As protesters snarled traffic and shut down the city's bridges to protest a grand jury's refusal to indict the police officer who killed Staten Island resident Eric Garner, the friends and family of Akai Gurley gathered on Saturday to mourn the 28-year-old father who was fatally shot by a police officer two weeks ago in East New York.

Gurley's funeral was held at the Brown Memorial Baptist Church in Fort Greene. The Rev. Al Sharpton initially said he would eulogize Gurley, who was unarmed and walking with his girlfriend when he was killed in a poorly lit stairwell of the Pink Houses by a jittery rookie officer. But Gurley's family rebuffed Sharpton's overtures.

Kevin Powell, activist and founder of BK Nation, delivered the eulogy instead.

"Gone is Akai's opportunity to raise his daughter. Gone, like the lives of Michael Brown and Eric Garner, is another black man's life. Gone," Powell said, bringing his fist down firmly on the lectern with each man's name.

"There no such thing as a 'post-racial America.' It is a lie."

Powell noted that the funeral expenses were being paid for by Mayor de Blasio and the City of New York, a fact he said was the administration "acknowledging that Akai was innocent, innocent, innocent."

He then encouraged mourners to make their voices heard about Akai's death. "They may have killed Akai's body, but they can't kill his spirit," he said to applause, ending his eulogy leading the congregation in chants of "Akai, Akai, Akai."

Officer Peter Liang and his partner, Shaun Landau were allegedly "incommunicado for more than six and a half minutes" after Liang killed Gurley. According to the Daily News, Liang texted his union rep in those crucial moments instead of calling for assistance.

Brooklyn District Attorney Kenneth Thompson said in a statement on Friday that a grand jury will be convened to investigate the death of Akai Gurley, although "there is no timetable for the grand jury to be impaneled or for its determination to be reached."

Gurley's casket was adorned with red and white roses, and lay at the head of the ornate church next to a slideshow of moments from his childhood. Mourners saw photos of a young man smiling proudly for the camera with his high school diploma, and a more recent picture of Gurley holding his two-year-old daughter, Akaila.

Malachi Palmer, Gurley's stepbrother, took to the microphone to read a poem for his slain sibling. Clutching a book, the young boy could hardly get the words out as he wept, his father putting an arm around his shaking shoulders.

Malkia King, President of 1199 SEIU Benefit Fund Staff Association, compared Gurley to her own teenage son: "I know my child will live as a second class citizen. I have to worry every day that my son will meet the same fate as Akai."

As the service ended and the procession left the church, NYPD Community Affairs staff lingered by the doors, along with a few cops in uniform. Many mourners did not know Gurley or his family, but felt they had to come to the funeral to show their support, like Norman Frazier, 63, and M. Mortonhall, both from Brownsville. "I felt I needed to be here. And I feel somebody has to be held accountable," said Frazier.
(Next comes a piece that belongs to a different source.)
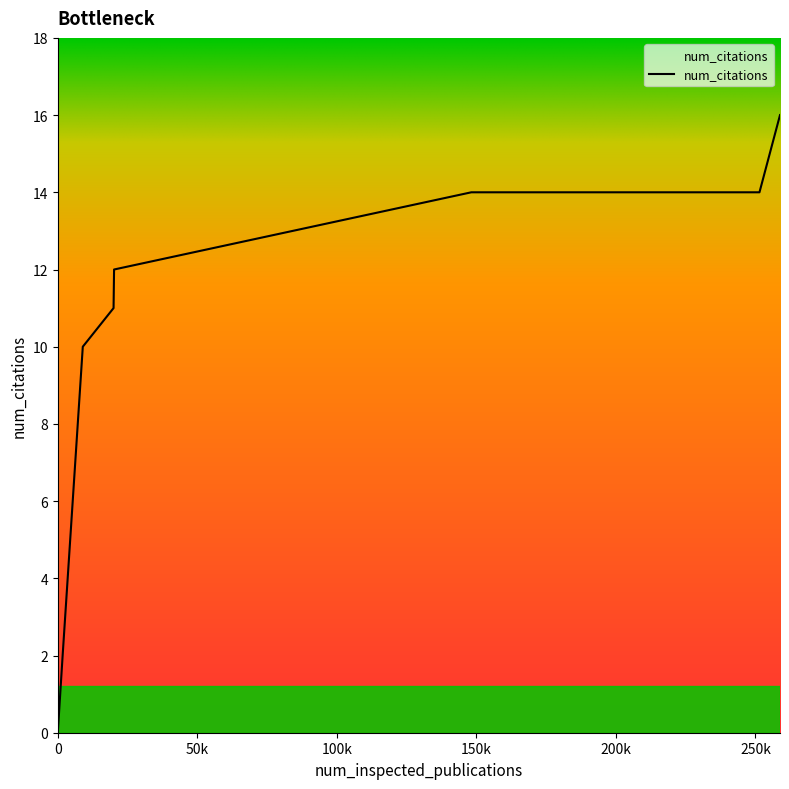

How many values are below 14?

5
Reflecting on the recent spate of unarmed black men killed by the police, Mortonhall drew comparisons to his own childhood. "When I was a kid, I was traumatized by the lynching and the killing. What's going to happen when the youth see this happening today, by the NYPD? There's no charges when a life is taken," said Mortonhall. "They're taking young black lives across America."

Mike Tucker, a 49-year-old from East New York and founder of the Lay The Guns Down Foundation, said cops need to get back in touch with their communities. "I don't dislike police officers, but we need to bridge the gap. There's no connection between the community and the police department anymore." Tucker lost his own son, Stephonne Crawford, when he was fatally shot by a member of the NYPD during a stop and frisk in 2005.

At one point during the service, an elderly man in the audience, who did not appear to be connected with the family, began to speak up and move fitfully in his pew, yelling about the NYPD. Reverend Clinton Miller, who was officiating the service, asked mourners to remain respectful of the family—the elderly man became more distressed until a few members of the congregation attempted to calm him, and the choir sang over his cries. He was soon escorted out of the church, walking as tears streamed down his face.